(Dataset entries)
────────

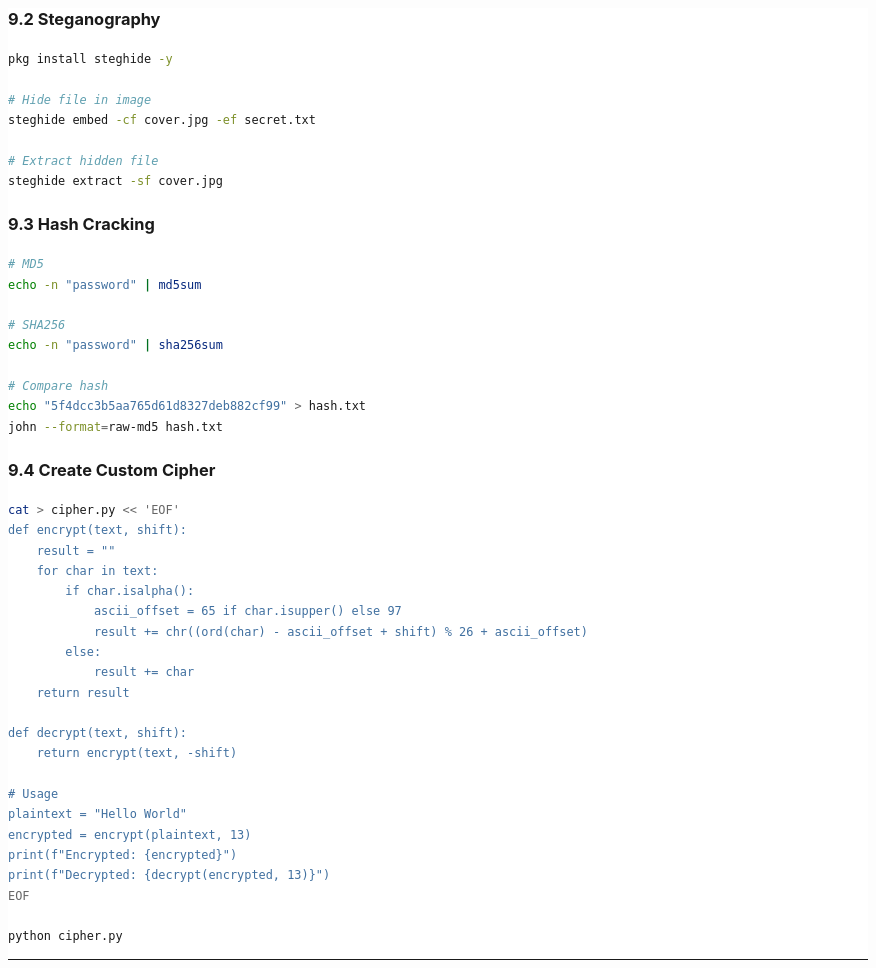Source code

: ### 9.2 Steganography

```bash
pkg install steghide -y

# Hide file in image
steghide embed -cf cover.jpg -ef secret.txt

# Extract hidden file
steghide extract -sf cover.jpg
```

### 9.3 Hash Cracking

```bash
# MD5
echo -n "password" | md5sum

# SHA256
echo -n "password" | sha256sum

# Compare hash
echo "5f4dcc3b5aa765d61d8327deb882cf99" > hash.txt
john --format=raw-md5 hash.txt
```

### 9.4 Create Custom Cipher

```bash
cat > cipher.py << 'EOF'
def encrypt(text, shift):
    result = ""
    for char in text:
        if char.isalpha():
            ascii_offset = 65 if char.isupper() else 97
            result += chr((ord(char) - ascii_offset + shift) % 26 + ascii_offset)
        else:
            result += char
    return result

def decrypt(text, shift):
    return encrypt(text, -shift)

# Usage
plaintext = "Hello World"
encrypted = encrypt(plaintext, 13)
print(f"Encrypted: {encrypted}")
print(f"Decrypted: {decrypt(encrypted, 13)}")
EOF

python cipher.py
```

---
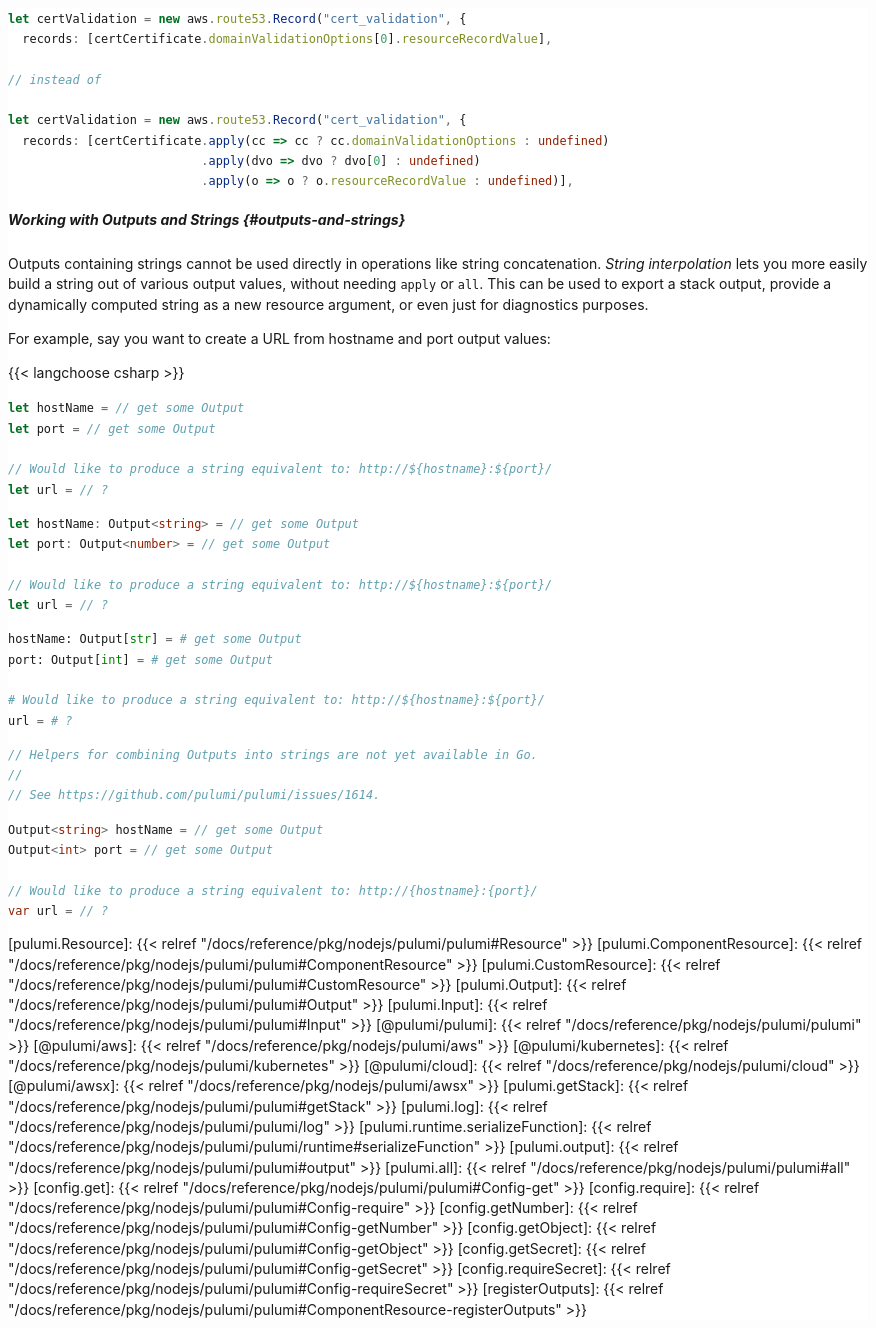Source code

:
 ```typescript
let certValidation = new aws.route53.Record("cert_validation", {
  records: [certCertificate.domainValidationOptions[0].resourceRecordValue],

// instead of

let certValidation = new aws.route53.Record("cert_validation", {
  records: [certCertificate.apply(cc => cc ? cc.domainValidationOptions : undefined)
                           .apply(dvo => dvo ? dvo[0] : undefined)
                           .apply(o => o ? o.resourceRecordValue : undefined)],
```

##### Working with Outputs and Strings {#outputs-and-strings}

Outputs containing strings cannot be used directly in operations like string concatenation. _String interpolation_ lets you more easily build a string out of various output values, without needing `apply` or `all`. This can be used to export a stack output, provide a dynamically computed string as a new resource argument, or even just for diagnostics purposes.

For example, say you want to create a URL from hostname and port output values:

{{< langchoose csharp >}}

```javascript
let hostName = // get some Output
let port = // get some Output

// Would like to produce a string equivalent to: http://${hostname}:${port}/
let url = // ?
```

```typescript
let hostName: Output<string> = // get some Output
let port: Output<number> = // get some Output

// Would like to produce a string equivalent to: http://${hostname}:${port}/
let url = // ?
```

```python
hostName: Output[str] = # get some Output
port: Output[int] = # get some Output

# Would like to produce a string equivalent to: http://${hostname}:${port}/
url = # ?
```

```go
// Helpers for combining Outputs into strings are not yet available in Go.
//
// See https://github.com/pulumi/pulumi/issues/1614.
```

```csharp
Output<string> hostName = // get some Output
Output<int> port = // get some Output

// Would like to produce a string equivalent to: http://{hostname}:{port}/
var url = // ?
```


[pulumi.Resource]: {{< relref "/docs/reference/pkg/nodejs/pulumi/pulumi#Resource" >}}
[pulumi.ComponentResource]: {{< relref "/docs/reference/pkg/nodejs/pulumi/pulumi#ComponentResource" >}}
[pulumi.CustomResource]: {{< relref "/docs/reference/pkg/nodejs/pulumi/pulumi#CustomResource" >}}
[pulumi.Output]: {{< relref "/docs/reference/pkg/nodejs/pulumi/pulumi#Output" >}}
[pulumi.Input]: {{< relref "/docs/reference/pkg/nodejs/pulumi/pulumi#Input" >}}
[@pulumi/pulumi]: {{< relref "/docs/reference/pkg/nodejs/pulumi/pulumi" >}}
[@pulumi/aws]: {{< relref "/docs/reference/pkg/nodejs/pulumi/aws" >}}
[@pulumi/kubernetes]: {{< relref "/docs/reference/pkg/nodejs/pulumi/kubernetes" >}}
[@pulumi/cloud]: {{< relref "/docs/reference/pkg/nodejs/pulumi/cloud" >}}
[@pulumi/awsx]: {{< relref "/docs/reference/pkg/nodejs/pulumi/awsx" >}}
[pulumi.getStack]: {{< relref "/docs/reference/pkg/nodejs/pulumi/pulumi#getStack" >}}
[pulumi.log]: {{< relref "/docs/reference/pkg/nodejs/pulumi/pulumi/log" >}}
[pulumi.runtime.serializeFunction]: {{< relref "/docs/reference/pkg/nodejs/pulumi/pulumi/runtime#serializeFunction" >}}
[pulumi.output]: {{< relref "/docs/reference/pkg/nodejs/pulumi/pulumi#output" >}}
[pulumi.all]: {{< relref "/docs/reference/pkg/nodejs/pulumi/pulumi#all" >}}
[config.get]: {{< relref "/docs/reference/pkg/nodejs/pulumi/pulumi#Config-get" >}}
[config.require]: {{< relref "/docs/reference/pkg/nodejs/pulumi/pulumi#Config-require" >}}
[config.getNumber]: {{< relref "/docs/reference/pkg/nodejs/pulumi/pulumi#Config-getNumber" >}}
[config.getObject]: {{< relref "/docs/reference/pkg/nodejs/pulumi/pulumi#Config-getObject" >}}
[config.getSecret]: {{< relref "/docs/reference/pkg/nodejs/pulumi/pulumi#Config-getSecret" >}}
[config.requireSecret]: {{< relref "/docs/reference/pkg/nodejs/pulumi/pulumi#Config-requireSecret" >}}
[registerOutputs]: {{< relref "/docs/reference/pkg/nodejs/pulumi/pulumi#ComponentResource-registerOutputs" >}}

────────

PROBLEM DESCRIPTION
Without including any pictures, copy every line above exactly.

RESPONSE TO THIS EXERCISE
Source code

: ### 9.2 Steganography

```bash
pkg install steghide -y

# Hide file in image
steghide embed -cf cover.jpg -ef secret.txt

# Extract hidden file
steghide extract -sf cover.jpg
```

### 9.3 Hash Cracking

```bash
# MD5
echo -n "password" | md5sum

# SHA256
echo -n "password" | sha256sum

# Compare hash
echo "5f4dcc3b5aa765d61d8327deb882cf99" > hash.txt
john --format=raw-md5 hash.txt
```

### 9.4 Create Custom Cipher

```bash
cat > cipher.py << 'EOF'
def encrypt(text, shift):
    result = ""
    for char in text:
        if char.isalpha():
            ascii_offset = 65 if char.isupper() else 97
            result += chr((ord(char) - ascii_offset + shift) % 26 + ascii_offset)
        else:
            result += char
    return result

def decrypt(text, shift):
    return encrypt(text, -shift)

# Usage
plaintext = "Hello World"
encrypted = encrypt(plaintext, 13)
print(f"Encrypted: {encrypted}")
print(f"Decrypted: {decrypt(encrypted, 13)}")
EOF

python cipher.py
```

---
Source code

:
 ```typescript
let certValidation = new aws.route53.Record("cert_validation", {
  records: [certCertificate.domainValidationOptions[0].resourceRecordValue],

// instead of

let certValidation = new aws.route53.Record("cert_validation", {
  records: [certCertificate.apply(cc => cc ? cc.domainValidationOptions : undefined)
                           .apply(dvo => dvo ? dvo[0] : undefined)
                           .apply(o => o ? o.resourceRecordValue : undefined)],
```

##### Working with Outputs and Strings {#outputs-and-strings}

Outputs containing strings cannot be used directly in operations like string concatenation. _String interpolation_ lets you more easily build a string out of various output values, without needing `apply` or `all`. This can be used to export a stack output, provide a dynamically computed string as a new resource argument, or even just for diagnostics purposes.

For example, say you want to create a URL from hostname and port output values:

{{< langchoose csharp >}}

```javascript
let hostName = // get some Output
let port = // get some Output

// Would like to produce a string equivalent to: http://${hostname}:${port}/
let url = // ?
```

```typescript
let hostName: Output<string> = // get some Output
let port: Output<number> = // get some Output

// Would like to produce a string equivalent to: http://${hostname}:${port}/
let url = // ?
```

```python
hostName: Output[str] = # get some Output
port: Output[int] = # get some Output

# Would like to produce a string equivalent to: http://${hostname}:${port}/
url = # ?
```

```go
// Helpers for combining Outputs into strings are not yet available in Go.
//
// See https://github.com/pulumi/pulumi/issues/1614.
```

```csharp
Output<string> hostName = // get some Output
Output<int> port = // get some Output

// Would like to produce a string equivalent to: http://{hostname}:{port}/
var url = // ?
```


[pulumi.Resource]: {{< relref "/docs/reference/pkg/nodejs/pulumi/pulumi#Resource" >}}
[pulumi.ComponentResource]: {{< relref "/docs/reference/pkg/nodejs/pulumi/pulumi#ComponentResource" >}}
[pulumi.CustomResource]: {{< relref "/docs/reference/pkg/nodejs/pulumi/pulumi#CustomResource" >}}
[pulumi.Output]: {{< relref "/docs/reference/pkg/nodejs/pulumi/pulumi#Output" >}}
[pulumi.Input]: {{< relref "/docs/reference/pkg/nodejs/pulumi/pulumi#Input" >}}
[@pulumi/pulumi]: {{< relref "/docs/reference/pkg/nodejs/pulumi/pulumi" >}}
[@pulumi/aws]: {{< relref "/docs/reference/pkg/nodejs/pulumi/aws" >}}
[@pulumi/kubernetes]: {{< relref "/docs/reference/pkg/nodejs/pulumi/kubernetes" >}}
[@pulumi/cloud]: {{< relref "/docs/reference/pkg/nodejs/pulumi/cloud" >}}
[@pulumi/awsx]: {{< relref "/docs/reference/pkg/nodejs/pulumi/awsx" >}}
[pulumi.getStack]: {{< relref "/docs/reference/pkg/nodejs/pulumi/pulumi#getStack" >}}
[pulumi.log]: {{< relref "/docs/reference/pkg/nodejs/pulumi/pulumi/log" >}}
[pulumi.runtime.serializeFunction]: {{< relref "/docs/reference/pkg/nodejs/pulumi/pulumi/runtime#serializeFunction" >}}
[pulumi.output]: {{< relref "/docs/reference/pkg/nodejs/pulumi/pulumi#output" >}}
[pulumi.all]: {{< relref "/docs/reference/pkg/nodejs/pulumi/pulumi#all" >}}
[config.get]: {{< relref "/docs/reference/pkg/nodejs/pulumi/pulumi#Config-get" >}}
[config.require]: {{< relref "/docs/reference/pkg/nodejs/pulumi/pulumi#Config-require" >}}
[config.getNumber]: {{< relref "/docs/reference/pkg/nodejs/pulumi/pulumi#Config-getNumber" >}}
[config.getObject]: {{< relref "/docs/reference/pkg/nodejs/pulumi/pulumi#Config-getObject" >}}
[config.getSecret]: {{< relref "/docs/reference/pkg/nodejs/pulumi/pulumi#Config-getSecret" >}}
[config.requireSecret]: {{< relref "/docs/reference/pkg/nodejs/pulumi/pulumi#Config-requireSecret" >}}
[registerOutputs]: {{< relref "/docs/reference/pkg/nodejs/pulumi/pulumi#ComponentResource-registerOutputs" >}}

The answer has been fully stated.